Step 6: Identify Any Other Skin Concerns You Have
This is where things get tricky. Look at your skin and make a list of things you’d like to change. Thinking, “I don’t know—I just want to look better!” won’t cut it. The key to great skin is feeling great about your skin; you have to ID what’s bothering you in order to fix it. If you need help making your list, find a picture of yourself when you were happier with your complexion and figure out what changed. Was your texture smoother then? Do you have more spots now? Did your pores seem less noticeable then? Is your skin redder now? This process may seem reductive, but think about it: Why use a sheet mask here or a face oil there if you don’t have a specific problem to solve?
Step 7: Know When to See a Dermatologist
If your list of skin concerns includes deep creases, hollow areas under eyes, under-eye bags that protrude enough to cast shadows, gauntness, a double chin, or a soft or jowly jawline, visit a dermatologist. You could see a slight improvement from nonprescription topical products, but these issues are notoriously tough to treat, and expert advice and nonsurgical (or surgical) procedures may be in order.

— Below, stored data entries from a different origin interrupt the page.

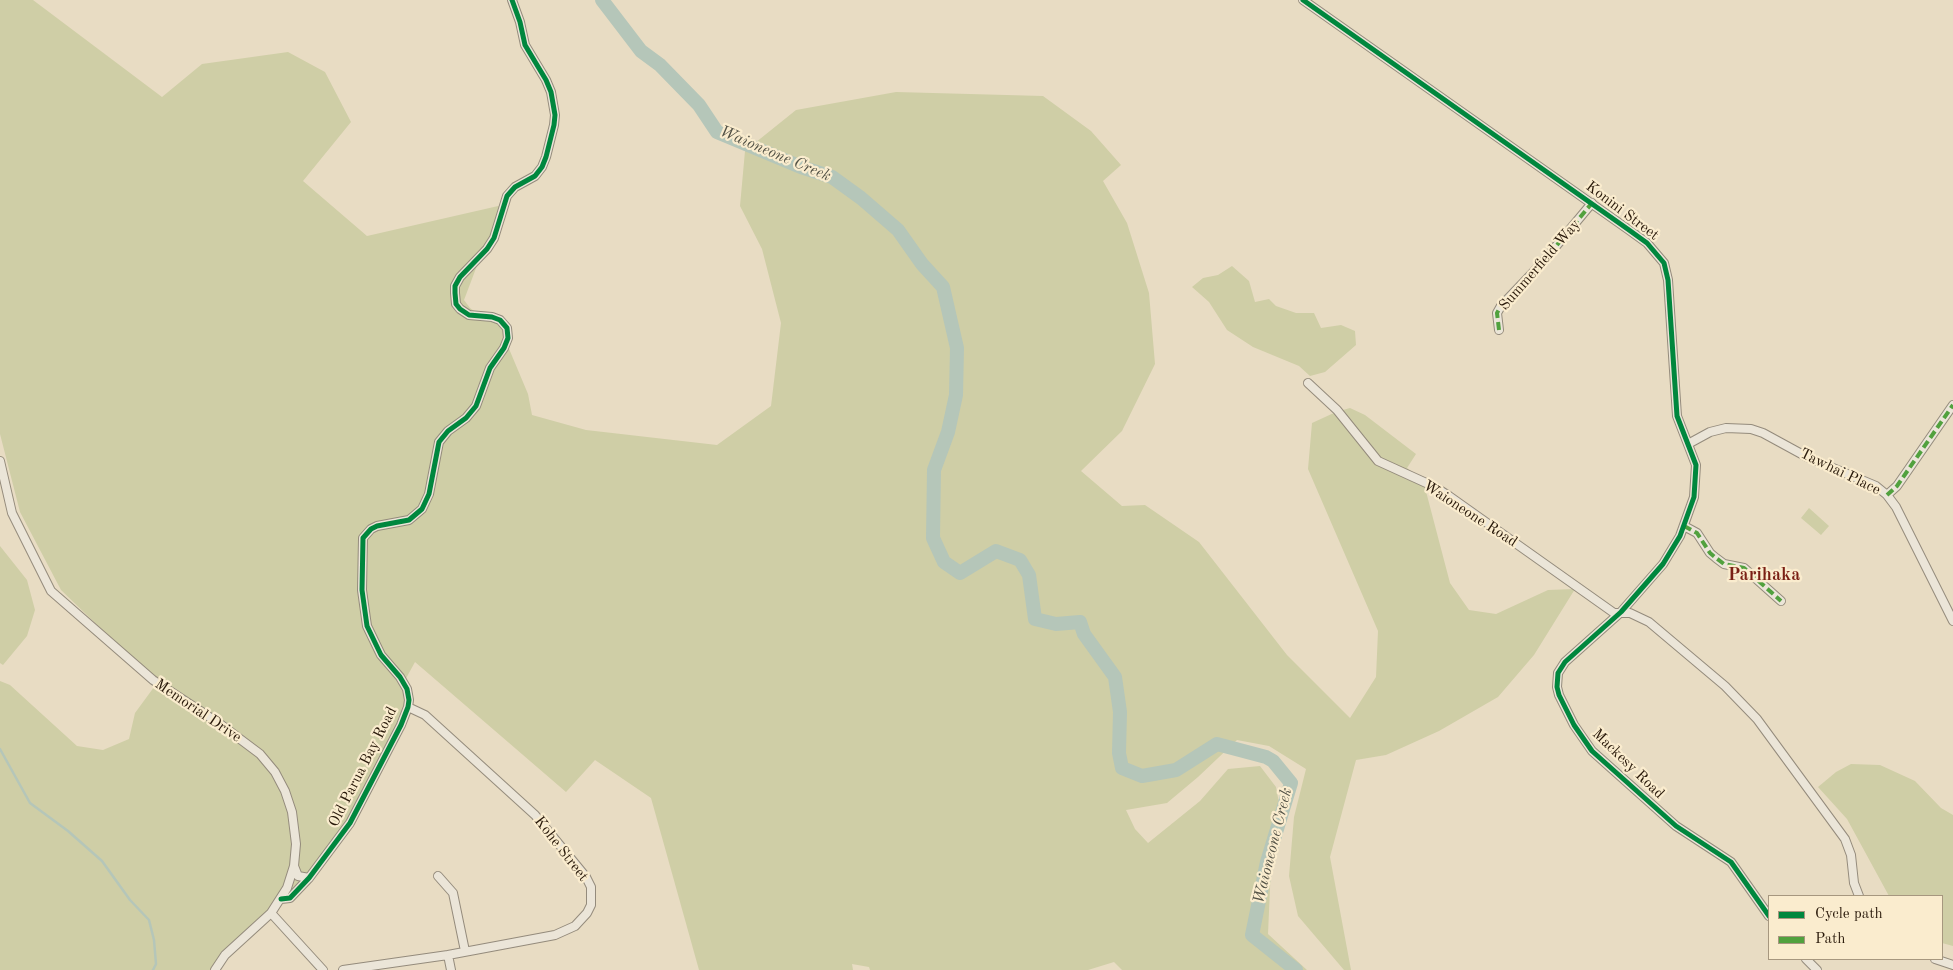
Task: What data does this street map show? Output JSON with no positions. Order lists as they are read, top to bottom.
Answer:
{
  "streets": {
    "street": [
      "Konini Street",
      "Summerfield Way",
      "Tawhai Place",
      "Waioneone Road",
      "Memorial Drive",
      "Mackesy Road",
      "Old Parua Bay Road",
      "Kohe Street"
    ]
  },
  "crossings": [
    ["Konini Street", "Summerfield Way"],
    ["Konini Street", "Tawhai Place"],
    ["Konini Street", "Waioneone Road"],
    ["Konini Street", "Mackesy Road"],
    ["Waioneone Road", "Mackesy Road"],
    ["Memorial Drive", "Old Parua Bay Road"],
    ["Old Parua Bay Road", "Kohe Street"]
  ],
  "districts": ["Parihaka"],
  "water": ["Waioneone Creek"],
  "legend": ["Cycle path", "Path"]
}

For everything else, skincare can help. “Most products these days are well labeled if you take the time to look at the adjectives on the packaging and read the claims,” says Dr. Hirsch. To treat fine lines, look for terms like anti-wrinkle; if you have dullness or spots, you want brightening; if you’re oily, find something mattifying; if you have blackheads, go for clarifying. You get the idea. If you don’t, consider buying a personalized regimen: Atolla formulates products based on a quiz and a three-part at-home diagnostic test that identifies your skin type, and it helps you track changes. Other options include Skinsei and Curology.
Some final advice: If you can’t tell what a product does—or the instructions are vague, it doesn’t state what improvements to expect, or it makes claims that aren’t backed by clinical tests—then it probably isn’t worth your money.
A version of this story appeared in the Holiday 2019 issue of Marie Claire.